Look also at what Peter says: "But chiefly them that walk after the flesh in the lust of uncleanness. . . . But these, as natural
brute beasts, made to be taken and destroyed, speak evil of the things that they understand not; and shall utterly perish in their
own corruption" (2 Pet. 2:10-12).
And Jude supports this: "But these speak evil of those things which they know not: but
what they know naturally, as brute beasts, in those things they corrupt themselves" (Jude 10).
So how do men whom God describes as brute beasts understand their need for salvation? Why would God
describe them as brute beasts if they could think and reason their way to spiritual truth and then obey it? Does the Bible provide us
with any answers to these questions?
It was God who made Balaam's dumb ass to speak: "And the Lord opened the mouth of the ass, and she said unto
Balaam, What have I done unto thee, that thou hast smitten me these three times?" (Num. 22:28). It required an act of God to
open a beast's mouth to speak. How much more, then, the heart of a brutish, sinful man?

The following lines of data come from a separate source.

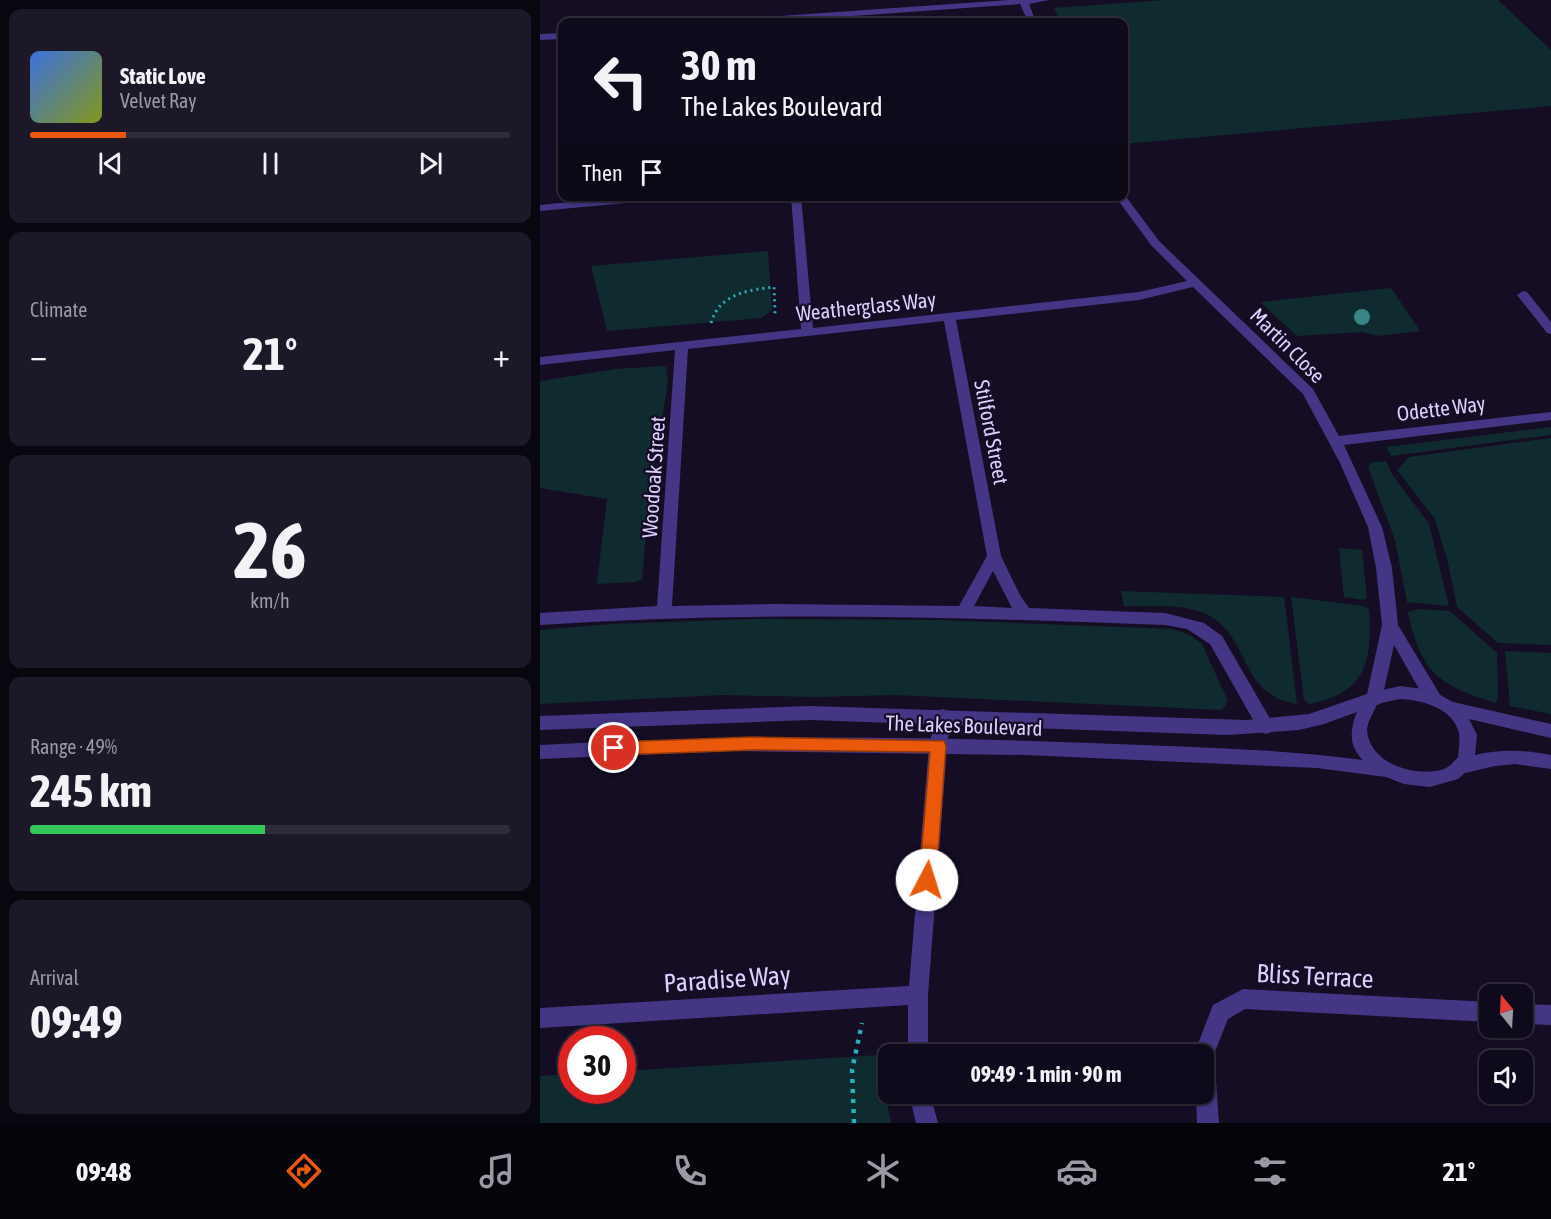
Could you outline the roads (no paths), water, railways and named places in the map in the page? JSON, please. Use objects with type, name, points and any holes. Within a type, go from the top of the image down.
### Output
[{"type":"street","points":[[816,18],[1045,0]]},
{"type":"street","points":[[1023,1],[1030,18]]},
{"type":"street","points":[[540,37],[558,36]]},
{"type":"street","points":[[540,208],[615,201]]},
{"type":"street","points":[[796,201],[807,332]]},
{"type":"street","name":"Martin Close","points":[[1124,201],[1155,243],[1308,392],[1336,441],[1364,498],[1375,527],[1384,568],[1389,625],[1372,700]]},
{"type":"street","name":"Weatherglass Way","points":[[540,361],[1151,295],[1194,283]]},
{"type":"street","points":[[1523,295],[1551,330]]},
{"type":"street","name":"Stilford Street","points":[[949,316],[994,556],[1014,598],[1025,614]]},
{"type":"street","name":"Woodoak Street","points":[[664,612],[682,344]]},
{"type":"street","name":"Odette Way","points":[[1336,441],[1551,416]]},
{"type":"street","points":[[964,611],[994,556]]},
{"type":"street","points":[[540,619],[664,612],[815,609],[964,611],[1166,619],[1193,623],[1216,640],[1266,727]]},
{"type":"street","name":"Martin Close","points":[[1389,625],[1433,698]]},
{"type":"street","points":[[1402,691],[1433,698],[1460,718],[1467,731],[1470,744],[1467,757],[1460,767],[1449,775],[1435,780],[1419,780],[1386,770],[1371,758],[1361,743],[1358,728],[1361,714],[1372,700],[1387,693],[1402,691]]},
{"type":"street","name":"The Lakes Boulevard","points":[[540,723],[799,713],[943,716],[1227,728],[1266,727],[1328,717],[1372,700]]},
{"type":"street","points":[[1448,707],[1551,731]]},
{"type":"street","points":[[918,1044],[918,995],[938,746],[943,716]]},
{"type":"street","name":"The Lakes Boulevard","points":[[540,752],[753,744],[938,746],[1307,760],[1386,770]]},
{"type":"street","points":[[1460,767],[1492,758],[1514,755],[1551,762]]},
{"type":"street","name":"Paradise Way","points":[[540,1018],[918,995]]},
{"type":"street","name":"Bliss Terrace","points":[[1209,1123],[1204,1054],[1220,1012],[1243,999],[1479,1011]]},
{"type":"street","points":[[1533,1014],[1551,1015]]},
{"type":"street","points":[[922,1104],[927,1123]]}]
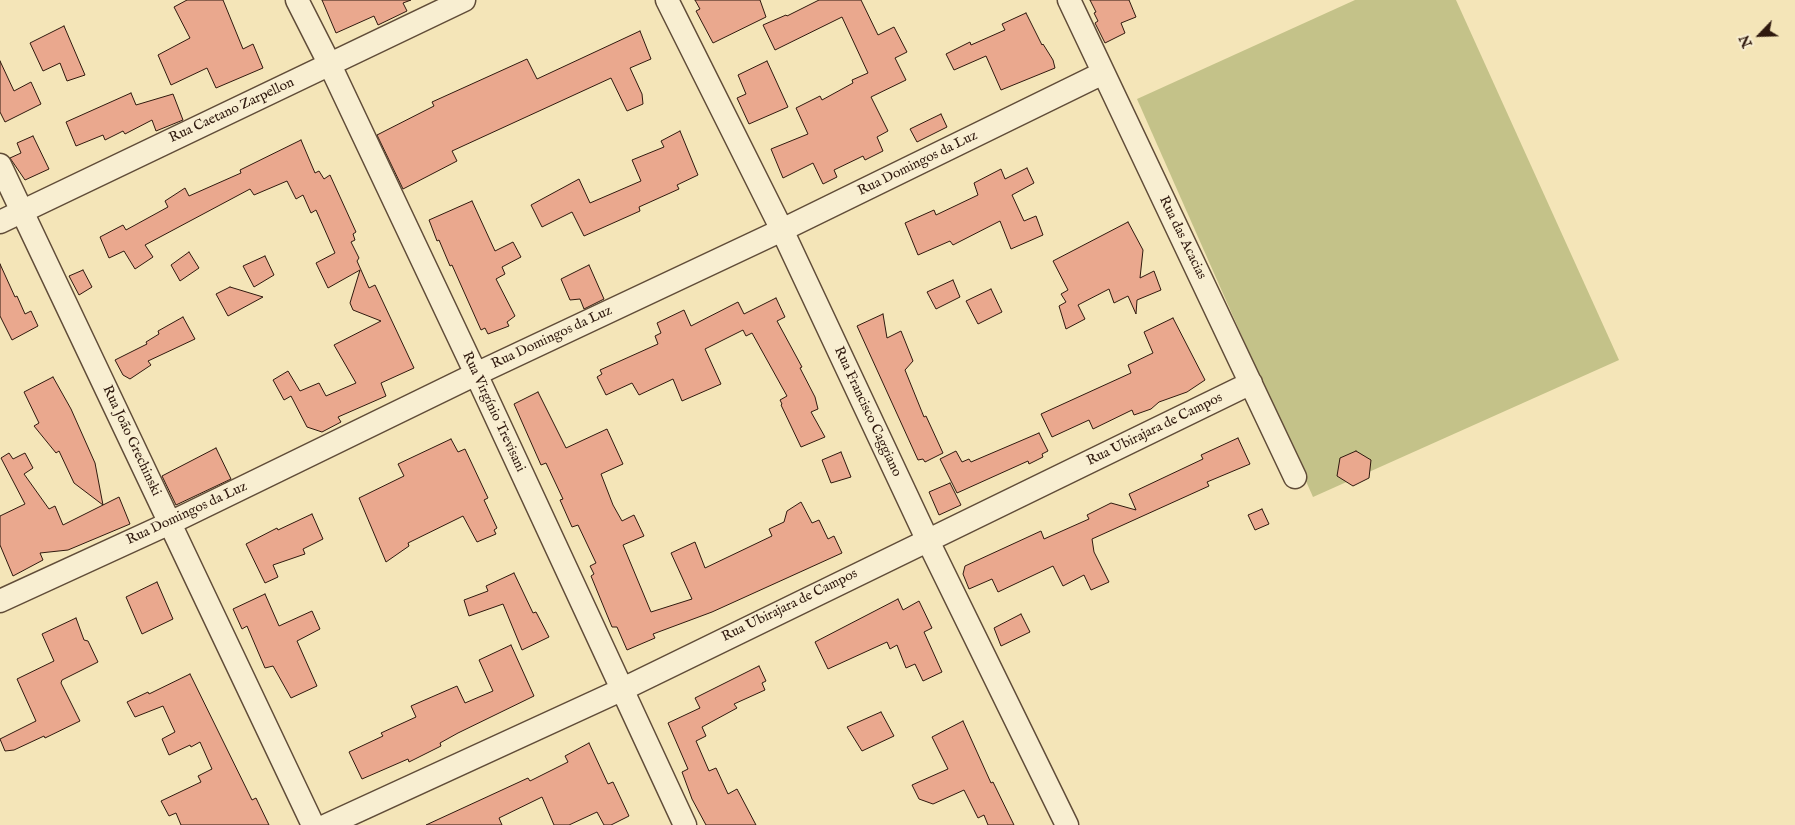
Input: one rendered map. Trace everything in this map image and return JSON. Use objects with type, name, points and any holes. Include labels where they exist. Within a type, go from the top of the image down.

Daniel describes for us how King Nebuchadnezzar was temporarily deposed because of his human, sinful pride
(Dan. 5:20-21). So how was he restored?
"And at the end of the days I Nebuchadnezzar lifted up mine eyes unto heaven, and mine understanding returned
unto me, and I blessed the most High, and I praised and honoured him that liveth for ever,
whose dominion is an everlasting dominion, and his kingdom is from generation to generation: And all the inhabitants of the earth are reputed as nothing:
and he doeth according to his will in the army of heaven, and among the inhabitants of the earth: and none can stay his hand,
or say unto him, What doest thou?"(Dan. 4:34-35)
It was God who made a beastly king into a man of divine understanding. It was God who made Nebuchadnezzar
come to Christ. If it took an act of God to save one of the greatest kings the earth has ever seen (Dan. 2:37-38), how much
more will it take to save the rest of us? To think otherwise is truly beastly.